- **EXERCISE MATERIAL**:
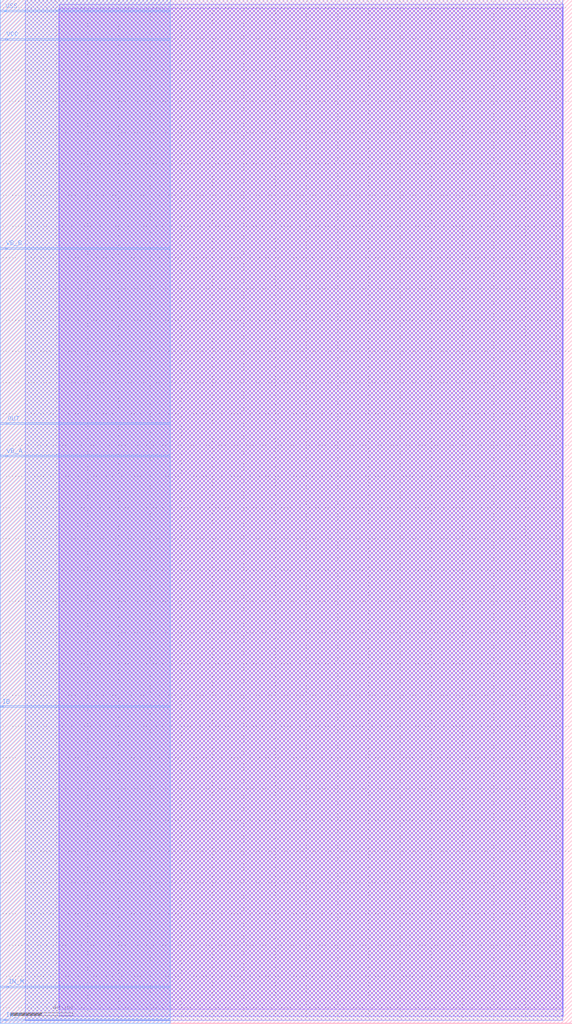
<source format=lef>
VERSION 5.7 ;
  NOWIREEXTENSIONATPIN ON ;
  DIVIDERCHAR "/" ;
  BUSBITCHARS "[]" ;
MACRO opamp_cascode
  CLASS BLOCK ;
  FOREIGN opamp_cascode ;
  ORIGIN -164.000 -70.000 ;
  SIZE 366.000 BY 655.000 ;
  PIN IN_P
    ANTENNAGATEAREA 64.799995 ;
    PORT
      LAYER met3 ;
        RECT 166.800 71.600 167.800 72.600 ;
    END
  END IN_P
  PIN IN_M
    ANTENNAGATEAREA 27.000000 ;
    PORT
      LAYER met3 ;
        RECT 168.300 92.800 169.300 93.800 ;
    END
  END IN_M
  PIN VCC
    ANTENNADIFFAREA 1468.099976 ;
    PORT
      LAYER met3 ;
        RECT 167.600 699.100 168.600 700.100 ;
    END
  END VCC
  PIN VSS
    ANTENNADIFFAREA 21.400000 ;
    PORT
      LAYER met3 ;
        RECT 166.700 717.200 167.700 718.200 ;
    END
  END VSS
  PIN OUT
    ANTENNADIFFAREA 87.000000 ;
    PORT
      LAYER met3 ;
        RECT 168.025 453.320 169.025 454.320 ;
    END
  END OUT
  PIN VB_A
    ANTENNAGATEAREA 2550.000000 ;
    PORT
      LAYER met3 ;
        RECT 167.500 432.400 168.500 433.400 ;
    END
  END VB_A
  PIN VB_B
    ANTENNAGATEAREA 2550.000000 ;
    PORT
      LAYER met3 ;
        RECT 167.300 565.300 168.300 566.300 ;
    END
  END VB_B
  PIN IB
    ANTENNAGATEAREA 450.000000 ;
    ANTENNADIFFAREA 5.800000 ;
    PORT
      LAYER met3 ;
        RECT 164.700 272.200 165.700 273.200 ;
    END
  END IB
  OBS
      LAYER li1 ;
        RECT 201.500 79.095 523.700 719.400 ;
      LAYER met1 ;
        RECT 201.950 74.500 524.500 722.000 ;
      LAYER met2 ;
        RECT 180.000 71.950 524.000 725.000 ;
      LAYER met3 ;
        RECT 164.000 718.200 273.050 725.000 ;
        RECT 164.000 717.200 166.700 718.200 ;
        RECT 168.100 717.200 273.050 718.200 ;
        RECT 164.000 700.100 273.050 717.200 ;
        RECT 164.000 699.100 167.600 700.100 ;
        RECT 169.000 699.100 273.050 700.100 ;
        RECT 164.000 566.300 273.050 699.100 ;
        RECT 164.000 565.300 167.300 566.300 ;
        RECT 168.700 565.300 273.050 566.300 ;
        RECT 164.000 454.320 273.050 565.300 ;
        RECT 164.000 453.320 168.025 454.320 ;
        RECT 169.425 453.320 273.050 454.320 ;
        RECT 164.000 433.400 273.050 453.320 ;
        RECT 164.000 432.400 167.500 433.400 ;
        RECT 168.900 432.400 273.050 433.400 ;
        RECT 164.000 273.200 273.050 432.400 ;
        RECT 164.000 272.200 164.700 273.200 ;
        RECT 166.100 272.200 273.050 273.200 ;
        RECT 164.000 93.800 273.050 272.200 ;
        RECT 164.000 92.800 168.300 93.800 ;
        RECT 169.700 92.800 273.050 93.800 ;
        RECT 164.000 72.600 273.050 92.800 ;
        RECT 164.000 71.600 166.800 72.600 ;
        RECT 168.200 71.600 273.050 72.600 ;
        RECT 164.000 70.000 273.050 71.600 ;
  END
END opamp_cascode
END LIBRARY


</source>
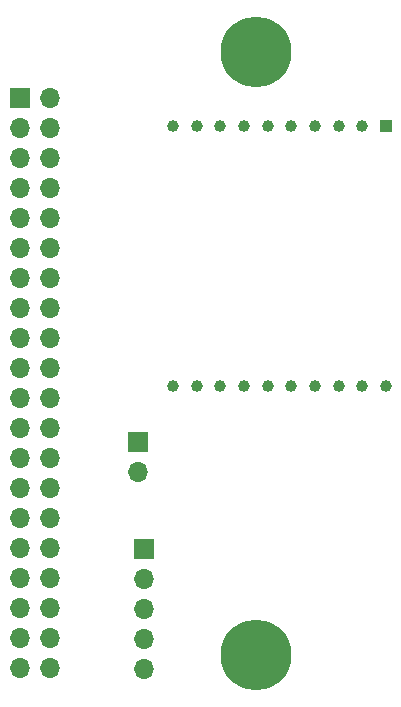
<source format=gbr>
G04 #@! TF.GenerationSoftware,KiCad,Pcbnew,(5.0.1)-4*
G04 #@! TF.CreationDate,2019-03-02T13:01:10-06:00*
G04 #@! TF.ProjectId,ccu_pcb2,6363755F706362322E6B696361645F70,rev?*
G04 #@! TF.SameCoordinates,Original*
G04 #@! TF.FileFunction,Copper,L1,Top,Signal*
G04 #@! TF.FilePolarity,Positive*
%FSLAX46Y46*%
G04 Gerber Fmt 4.6, Leading zero omitted, Abs format (unit mm)*
G04 Created by KiCad (PCBNEW (5.0.1)-4) date 2019-03-02 1:01:10 PM*
%MOMM*%
%LPD*%
G01*
G04 APERTURE LIST*
G04 #@! TA.AperFunction,ComponentPad*
%ADD10R,1.008000X1.008000*%
G04 #@! TD*
G04 #@! TA.AperFunction,ComponentPad*
%ADD11C,1.008000*%
G04 #@! TD*
G04 #@! TA.AperFunction,ComponentPad*
%ADD12R,1.700000X1.700000*%
G04 #@! TD*
G04 #@! TA.AperFunction,ComponentPad*
%ADD13O,1.700000X1.700000*%
G04 #@! TD*
G04 #@! TA.AperFunction,ComponentPad*
%ADD14C,6.000000*%
G04 #@! TD*
G04 #@! TA.AperFunction,Conductor*
%ADD15C,0.250000*%
G04 #@! TD*
G04 APERTURE END LIST*
D10*
G04 #@! TO.P,U1,1*
G04 #@! TO.N,VCC*
X171009000Y-70254000D03*
D11*
G04 #@! TO.P,U1,2*
G04 #@! TO.N,X_DOUT*
X169009000Y-70254000D03*
G04 #@! TO.P,U1,3*
G04 #@! TO.N,X_DIN*
X167009000Y-70254000D03*
G04 #@! TO.P,U1,4*
G04 #@! TO.N,Net-(U1-Pad4)*
X165009000Y-70254000D03*
G04 #@! TO.P,U1,5*
G04 #@! TO.N,Net-(U1-Pad5)*
X163009000Y-70254000D03*
G04 #@! TO.P,U1,6*
G04 #@! TO.N,Net-(U1-Pad6)*
X161009000Y-70254000D03*
G04 #@! TO.P,U1,7*
G04 #@! TO.N,Net-(U1-Pad7)*
X159009000Y-70254000D03*
G04 #@! TO.P,U1,8*
G04 #@! TO.N,Net-(U1-Pad8)*
X157009000Y-70254000D03*
G04 #@! TO.P,U1,9*
G04 #@! TO.N,Net-(U1-Pad9)*
X155009000Y-70254000D03*
G04 #@! TO.P,U1,10*
G04 #@! TO.N,GND*
X153009000Y-70254000D03*
G04 #@! TO.P,U1,20*
G04 #@! TO.N,Net-(U1-Pad20)*
X171009000Y-92254000D03*
G04 #@! TO.P,U1,19*
G04 #@! TO.N,Net-(U1-Pad19)*
X169009000Y-92254000D03*
G04 #@! TO.P,U1,18*
G04 #@! TO.N,Net-(U1-Pad18)*
X167009000Y-92254000D03*
G04 #@! TO.P,U1,17*
G04 #@! TO.N,Net-(U1-Pad17)*
X165009000Y-92254000D03*
G04 #@! TO.P,U1,16*
G04 #@! TO.N,Net-(U1-Pad16)*
X163009000Y-92254000D03*
G04 #@! TO.P,U1,15*
G04 #@! TO.N,Net-(U1-Pad15)*
X161009000Y-92254000D03*
G04 #@! TO.P,U1,14*
G04 #@! TO.N,Net-(U1-Pad14)*
X159009000Y-92254000D03*
G04 #@! TO.P,U1,13*
G04 #@! TO.N,Net-(U1-Pad13)*
X157009000Y-92254000D03*
G04 #@! TO.P,U1,12*
G04 #@! TO.N,Net-(U1-Pad12)*
X155009000Y-92254000D03*
G04 #@! TO.P,U1,11*
G04 #@! TO.N,Net-(U1-Pad11)*
X153009000Y-92254000D03*
G04 #@! TD*
D12*
G04 #@! TO.P,J1,1*
G04 #@! TO.N,Net-(J1-Pad1)*
X140000000Y-67865001D03*
D13*
G04 #@! TO.P,J1,2*
G04 #@! TO.N,5Vsupply*
X142540000Y-67865001D03*
G04 #@! TO.P,J1,3*
G04 #@! TO.N,Net-(J1-Pad3)*
X140000000Y-70405001D03*
G04 #@! TO.P,J1,4*
G04 #@! TO.N,Net-(J1-Pad4)*
X142540000Y-70405001D03*
G04 #@! TO.P,J1,5*
G04 #@! TO.N,Net-(J1-Pad5)*
X140000000Y-72945001D03*
G04 #@! TO.P,J1,6*
G04 #@! TO.N,GND*
X142540000Y-72945001D03*
G04 #@! TO.P,J1,7*
G04 #@! TO.N,Net-(J1-Pad7)*
X140000000Y-75485001D03*
G04 #@! TO.P,J1,8*
G04 #@! TO.N,X_DIN*
X142540000Y-75485001D03*
G04 #@! TO.P,J1,9*
G04 #@! TO.N,Net-(J1-Pad9)*
X140000000Y-78025001D03*
G04 #@! TO.P,J1,10*
G04 #@! TO.N,X_DOUT*
X142540000Y-78025001D03*
G04 #@! TO.P,J1,11*
G04 #@! TO.N,Net-(J1-Pad11)*
X140000000Y-80565001D03*
G04 #@! TO.P,J1,12*
G04 #@! TO.N,Net-(J1-Pad12)*
X142540000Y-80565001D03*
G04 #@! TO.P,J1,13*
G04 #@! TO.N,Net-(J1-Pad13)*
X140000000Y-83105001D03*
G04 #@! TO.P,J1,14*
G04 #@! TO.N,Net-(J1-Pad14)*
X142540000Y-83105001D03*
G04 #@! TO.P,J1,15*
G04 #@! TO.N,Net-(J1-Pad15)*
X140000000Y-85645001D03*
G04 #@! TO.P,J1,16*
G04 #@! TO.N,Net-(J1-Pad16)*
X142540000Y-85645001D03*
G04 #@! TO.P,J1,17*
G04 #@! TO.N,VCC*
X140000000Y-88185001D03*
G04 #@! TO.P,J1,18*
G04 #@! TO.N,Net-(J1-Pad18)*
X142540000Y-88185001D03*
G04 #@! TO.P,J1,19*
G04 #@! TO.N,Net-(J1-Pad19)*
X140000000Y-90725001D03*
G04 #@! TO.P,J1,20*
G04 #@! TO.N,Net-(J1-Pad20)*
X142540000Y-90725001D03*
G04 #@! TO.P,J1,21*
G04 #@! TO.N,Net-(J1-Pad21)*
X140000000Y-93265001D03*
G04 #@! TO.P,J1,22*
G04 #@! TO.N,Net-(J1-Pad22)*
X142540000Y-93265001D03*
G04 #@! TO.P,J1,23*
G04 #@! TO.N,Net-(J1-Pad23)*
X140000000Y-95805001D03*
G04 #@! TO.P,J1,24*
G04 #@! TO.N,Net-(J1-Pad24)*
X142540000Y-95805001D03*
G04 #@! TO.P,J1,25*
G04 #@! TO.N,Net-(J1-Pad25)*
X140000000Y-98345001D03*
G04 #@! TO.P,J1,26*
G04 #@! TO.N,Net-(J1-Pad26)*
X142540000Y-98345001D03*
G04 #@! TO.P,J1,27*
G04 #@! TO.N,Net-(J1-Pad27)*
X140000000Y-100885001D03*
G04 #@! TO.P,J1,28*
G04 #@! TO.N,Net-(J1-Pad28)*
X142540000Y-100885001D03*
G04 #@! TO.P,J1,29*
G04 #@! TO.N,Net-(J1-Pad29)*
X140000000Y-103425001D03*
G04 #@! TO.P,J1,30*
G04 #@! TO.N,GND3*
X142540000Y-103425001D03*
G04 #@! TO.P,J1,31*
G04 #@! TO.N,Net-(J1-Pad31)*
X140000000Y-105965001D03*
G04 #@! TO.P,J1,32*
G04 #@! TO.N,Therm_in_h*
X142540000Y-105965001D03*
G04 #@! TO.P,J1,33*
G04 #@! TO.N,Net-(J1-Pad33)*
X140000000Y-108505001D03*
G04 #@! TO.P,J1,34*
G04 #@! TO.N,GND2*
X142540000Y-108505001D03*
G04 #@! TO.P,J1,35*
G04 #@! TO.N,Net-(J1-Pad35)*
X140000000Y-111045001D03*
G04 #@! TO.P,J1,36*
G04 #@! TO.N,Therm_in_c*
X142540000Y-111045001D03*
G04 #@! TO.P,J1,37*
G04 #@! TO.N,Net-(J1-Pad37)*
X140000000Y-113585001D03*
G04 #@! TO.P,J1,38*
G04 #@! TO.N,Net-(J1-Pad38)*
X142540000Y-113585001D03*
G04 #@! TO.P,J1,39*
G04 #@! TO.N,Net-(J1-Pad39)*
X140000000Y-116125001D03*
G04 #@! TO.P,J1,40*
G04 #@! TO.N,Therm_out*
X142540000Y-116125001D03*
G04 #@! TD*
G04 #@! TO.P,J2,2*
G04 #@! TO.N,GND3*
X150000000Y-99540000D03*
D12*
G04 #@! TO.P,J2,1*
G04 #@! TO.N,5Vsupply*
X150000000Y-97000000D03*
G04 #@! TD*
G04 #@! TO.P,J3,1*
G04 #@! TO.N,Therm_in_h*
X150495000Y-106045000D03*
D13*
G04 #@! TO.P,J3,2*
G04 #@! TO.N,GND2*
X150495000Y-108585000D03*
G04 #@! TO.P,J3,3*
G04 #@! TO.N,Therm_in_c*
X150495000Y-111125000D03*
G04 #@! TO.P,J3,4*
G04 #@! TO.N,5Vsupply*
X150495000Y-113665000D03*
G04 #@! TO.P,J3,5*
G04 #@! TO.N,Therm_out*
X150495000Y-116205000D03*
G04 #@! TD*
D14*
G04 #@! TO.P,,1*
G04 #@! TO.N,N/C*
X160000000Y-115000000D03*
G04 #@! TD*
G04 #@! TO.P,REF\002A\002A,1*
G04 #@! TO.N,N/C*
X160000000Y-64000000D03*
G04 #@! TD*
D15*
G04 #@! TO.N,Therm_in_c*
X150415001Y-111045001D02*
X150495000Y-111125000D01*
G04 #@! TD*
M02*

</source>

- **WHAT YOU HAVE TO DO**:
Could you return exactly the lines above from the line with "X142540000Y-95805001D03*" to the line with "X142540000Y-100885001D03*", both included, and nothing else?

- **EXERCISE ANSWER**:
X142540000Y-95805001D03*
G04 #@! TO.P,J1,25*
G04 #@! TO.N,Net-(J1-Pad25)*
X140000000Y-98345001D03*
G04 #@! TO.P,J1,26*
G04 #@! TO.N,Net-(J1-Pad26)*
X142540000Y-98345001D03*
G04 #@! TO.P,J1,27*
G04 #@! TO.N,Net-(J1-Pad27)*
X140000000Y-100885001D03*
G04 #@! TO.P,J1,28*
G04 #@! TO.N,Net-(J1-Pad28)*
X142540000Y-100885001D03*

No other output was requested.